As autoridades chinesas executaram duas pessoas por suposta participação nos violentos protestos do ano passado na região do Tibete. Os mortos foram identificados como Lobsang Gyaltsen e Loyak. Eles foram sentenciados em abril por "iniciar disparos fatais". De acordo com o grupo Campanha Internacional pelo Tibete, sediado em Washington, nos Estados Unidos, essas são as primeiras execuções conhecidas no caso. Um porta-voz da chancelaria chinesa confirmou as mortes, sem oferecer detalhes.

AE-AP, Agencia Estado

27 de outubro de 2009 | 13h19

A entidade afirmou que os dois foram executados na capital tibetana, Lhasa, sem mencionar a data. Outros grupos de direitos humanos afirmaram que as mortes ocorreram na terça-feira da semana passada.

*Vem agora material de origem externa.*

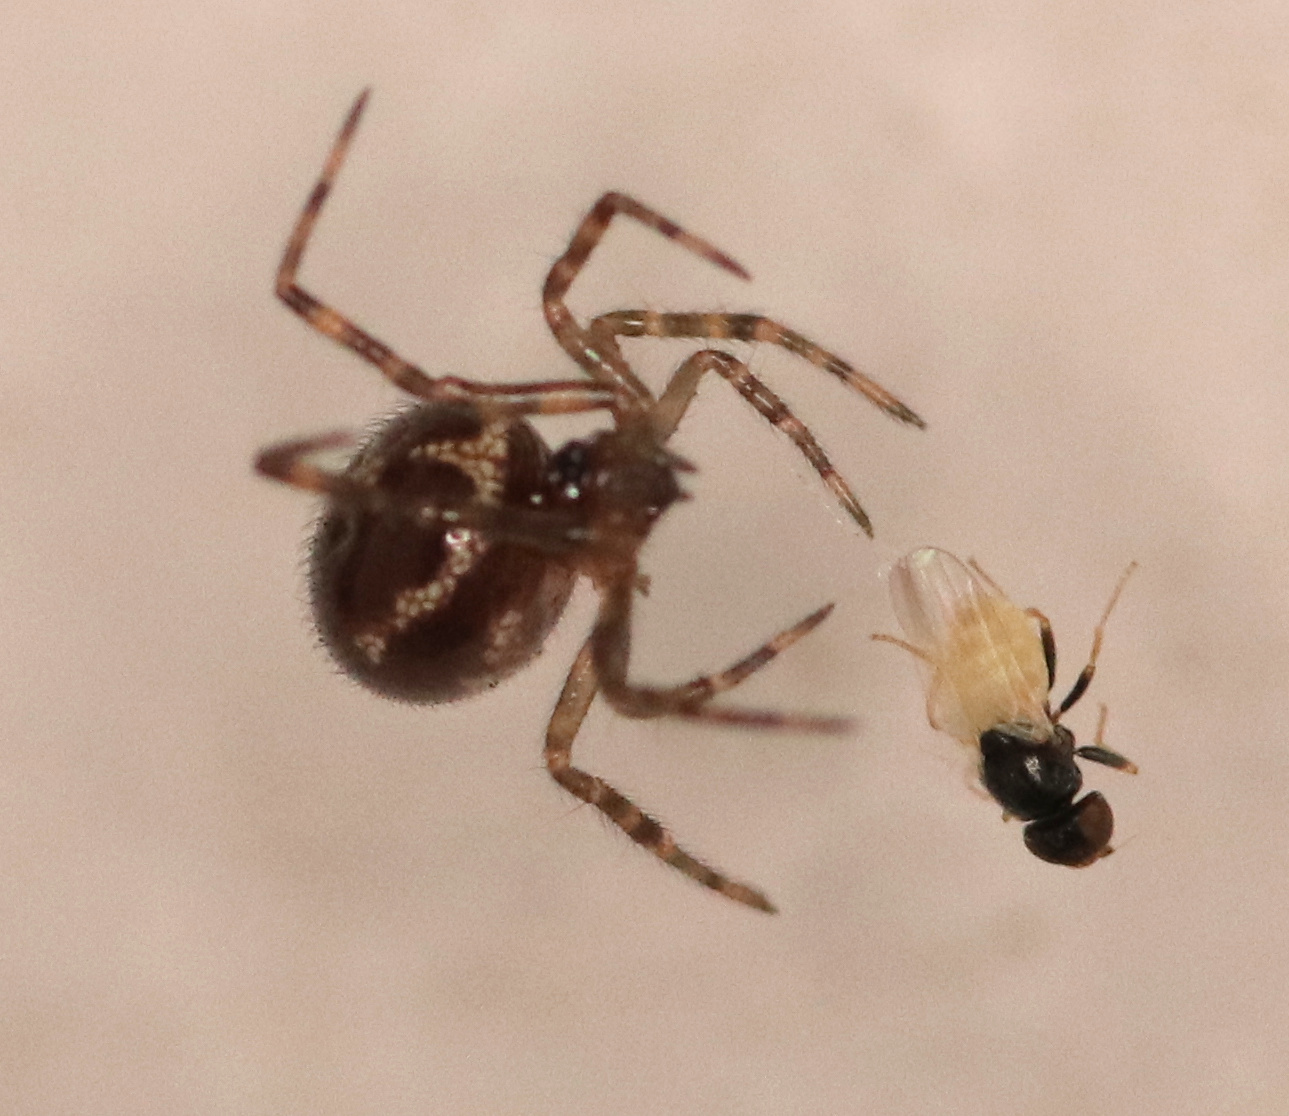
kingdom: Animalia
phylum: Arthropoda
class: Arachnida
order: Araneae
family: Theridiidae
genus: Steatoda
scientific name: Steatoda borealis
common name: Boreal combfoot
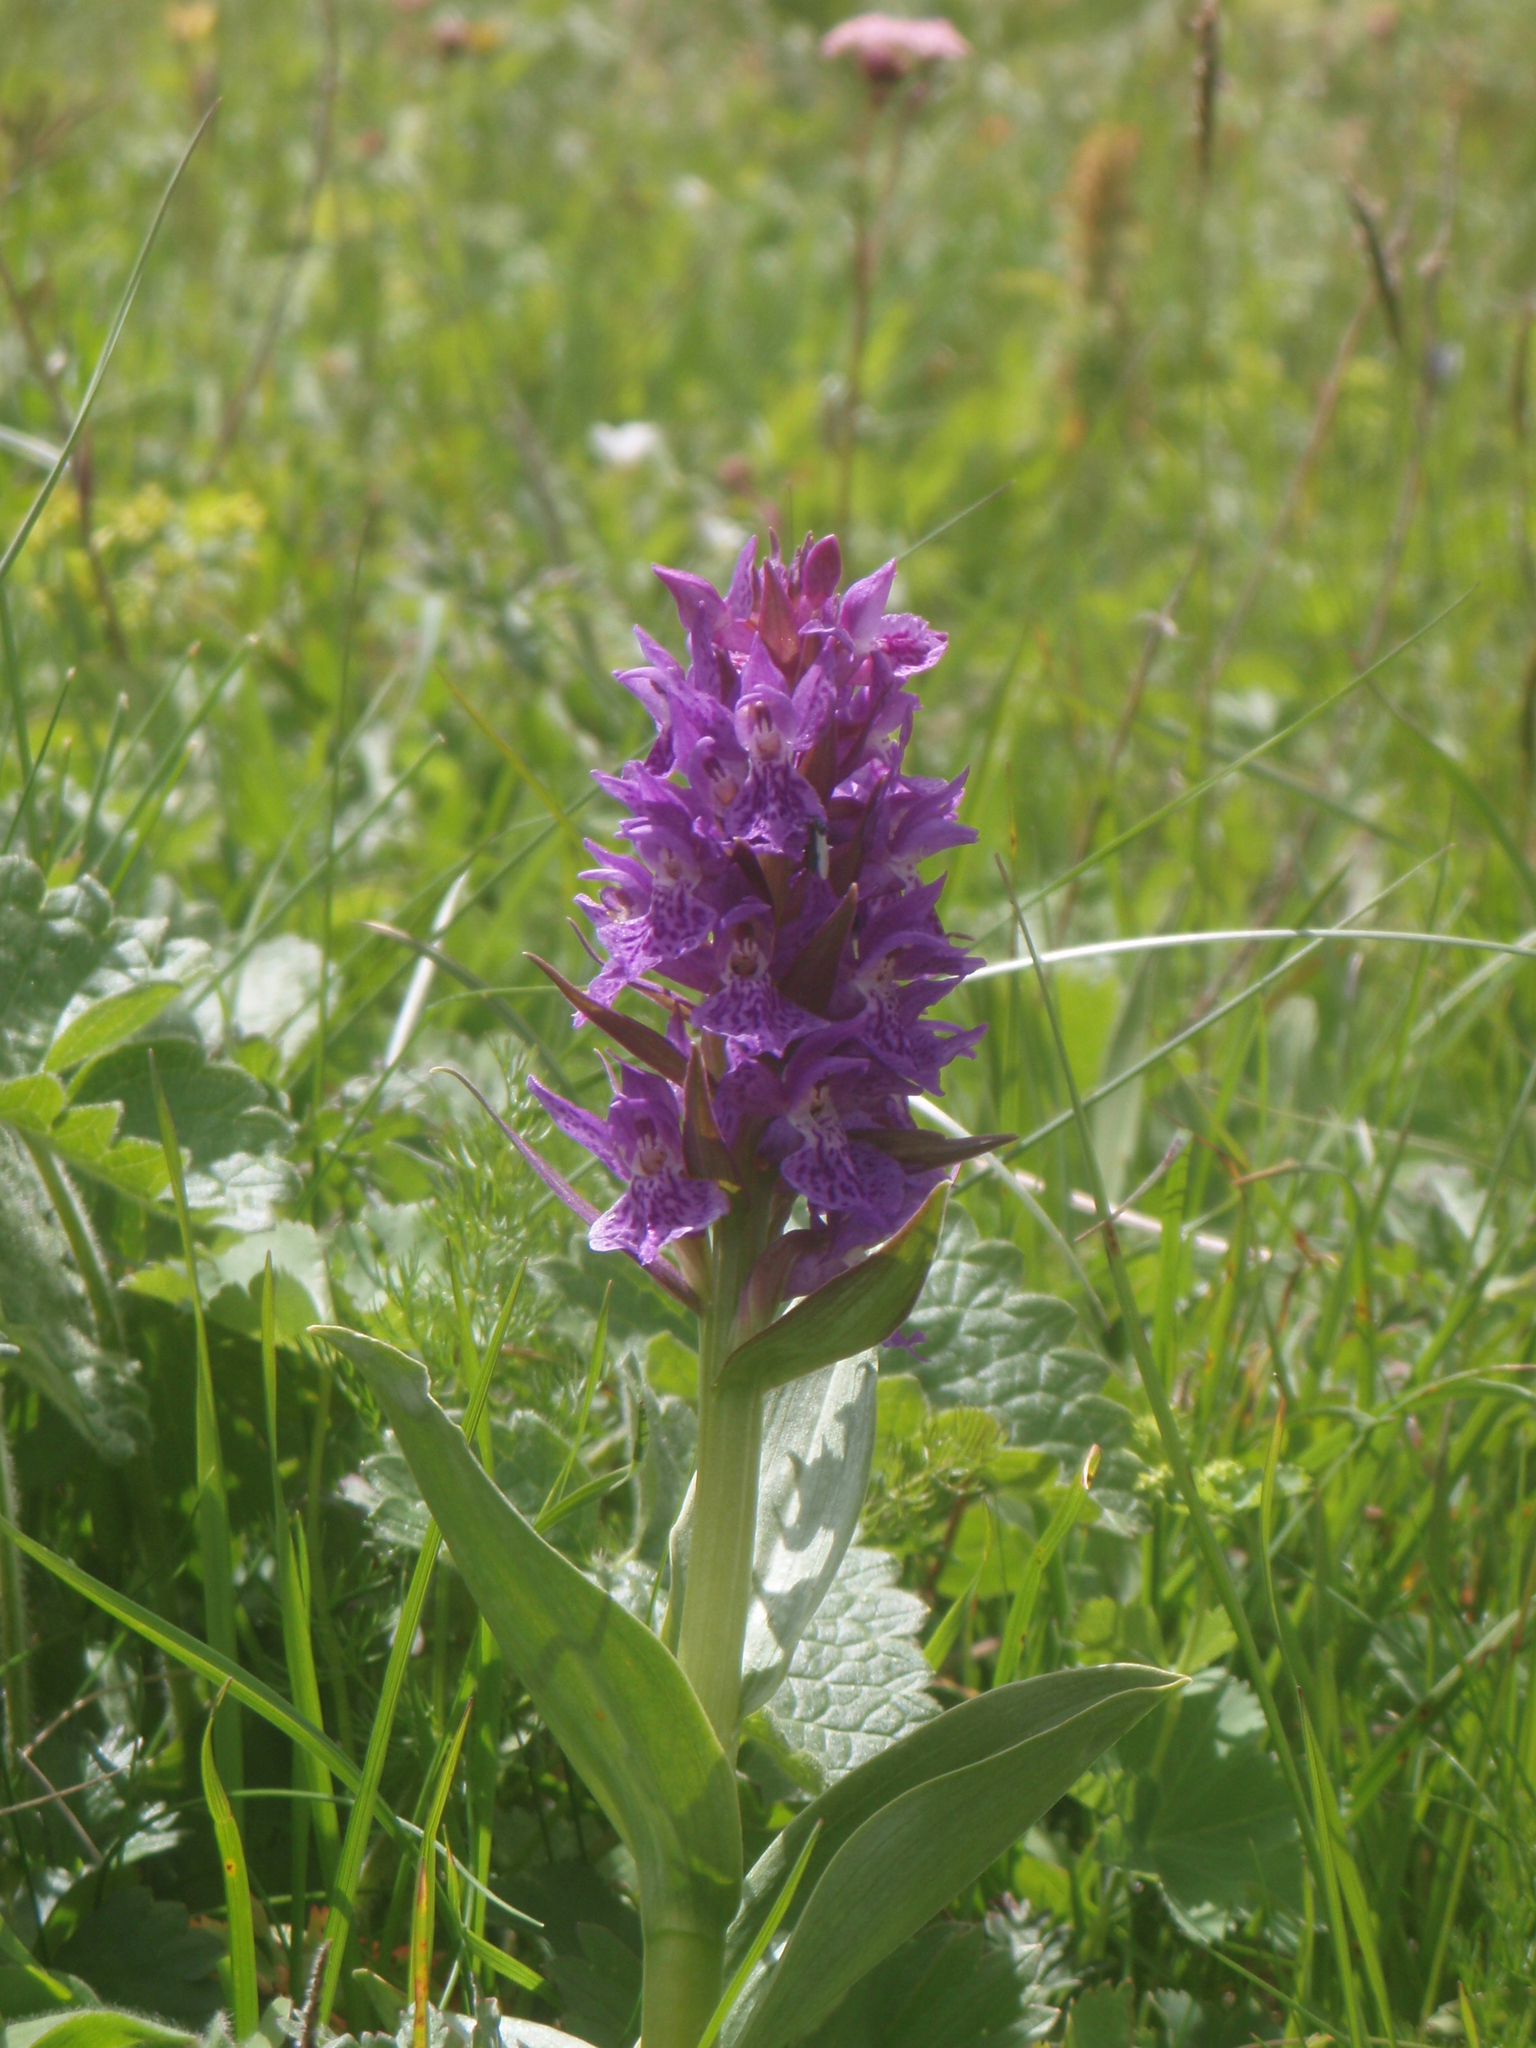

Segundo a Campanha Internacional pelo Tibete, a notícia partiu da chancelaria britânica, com base em informação da Embaixada da China em Londres.

Em março de 2008, tibetanos iniciaram um violento protesto que resultou em confrontos contra migrantes da etnia Han e em retaliações. As autoridades chinesas reconhecem que 22 pessoas morreram nos distúrbios, mas segundo os tibetanos o número de vítimas é bem maior. Os tibetanos reclamam de discriminação no país, o que Pequim nega.